I am trying to look at it within the context of the types of problems that show up in principles books and this is a type of thing I see a lot in chapters on adjusting entries. Yes, I'm making an assumption about that, but it's a more logical assumption than the one you're making. There's probably a paragraph above the whole thing stating what this company does, and 10 to 1 it says they do games for their revenue. Neither of us sees that paragraph cause OP didn't post it. But my assumption is an educated guess based on years of looking at typical problems in principles books. Your assumption is based on your insistence on ripping everything into overly-technical pieces at some level 4 years beyond where the student is.
I sometimes have to wonder if you remember being a first-year student?
rehmanvohra
Mar 28, 2010, 11:15 AM
Well so much for your expertize as a great teacher of 15 years standing
morgaine300
Apr 6, 2010, 09:05 PM
It's my 15 years of experience that makes my interpretation more logical than yours, because I recognize "book" stuff... for a first year student, sometimes that is more important than all the technical rules you are so fond of.
You really just DO NOT get it. And you are SOOOOO wrong. And no, I'm not being arrogant. It's just so obvious from where I'm sitting. You don't get first-year students. You don't get real life. All you get is your technicalities that sometimes just have no place. The stuff you know is useful when we have a more complicated, advanced issue, or for more advanced students -- because that is stuff I've forgotten because I don't use it in real life. (Just providing more proof that in real life we just don't use a lot of that stuff - I haven't forgotten it cause I'm an idiot -- I've forgotten it cause so much of it just doesn't get used. Some day when you're in the real world you'll figure that out.)

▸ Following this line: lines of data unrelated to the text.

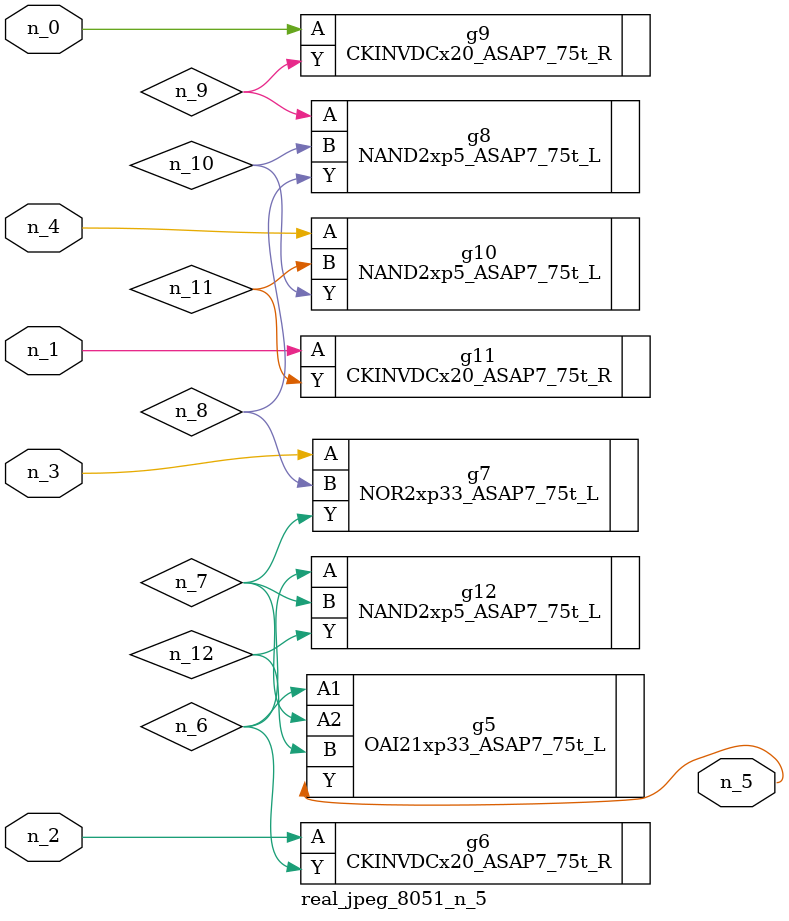
<source format=v>
module real_jpeg_8051_n_5 (n_4, n_0, n_1, n_2, n_3, n_5);

input n_4;
input n_0;
input n_1;
input n_2;
input n_3;

output n_5;

wire n_12;
wire n_8;
wire n_11;
wire n_6;
wire n_7;
wire n_10;
wire n_9;

CKINVDCx20_ASAP7_75t_R g9 ( 
.A(n_0),
.Y(n_9)
);

CKINVDCx20_ASAP7_75t_R g11 ( 
.A(n_1),
.Y(n_11)
);

CKINVDCx20_ASAP7_75t_R g6 ( 
.A(n_2),
.Y(n_6)
);

NOR2xp33_ASAP7_75t_L g7 ( 
.A(n_3),
.B(n_8),
.Y(n_7)
);

NAND2xp5_ASAP7_75t_L g10 ( 
.A(n_4),
.B(n_11),
.Y(n_10)
);

OAI21xp33_ASAP7_75t_L g5 ( 
.A1(n_6),
.A2(n_7),
.B(n_12),
.Y(n_5)
);

NAND2xp5_ASAP7_75t_L g12 ( 
.A(n_6),
.B(n_7),
.Y(n_12)
);

NAND2xp5_ASAP7_75t_L g8 ( 
.A(n_9),
.B(n_10),
.Y(n_8)
);


endmodule
</source>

You think I'm the arrogant one, but I stay away from that stuff and let you do it, cause I know where I don't belong. You just haven't figure out yet where you don't belong. I fully recognize the knowledge you have -- you just need to figure out when it does and does not apply. You're just where you're at and don't seem to recognize anything else.
Sorry to burst your little bubble, but that's just the way it is, and I'm more than a little fed up with the whole thing.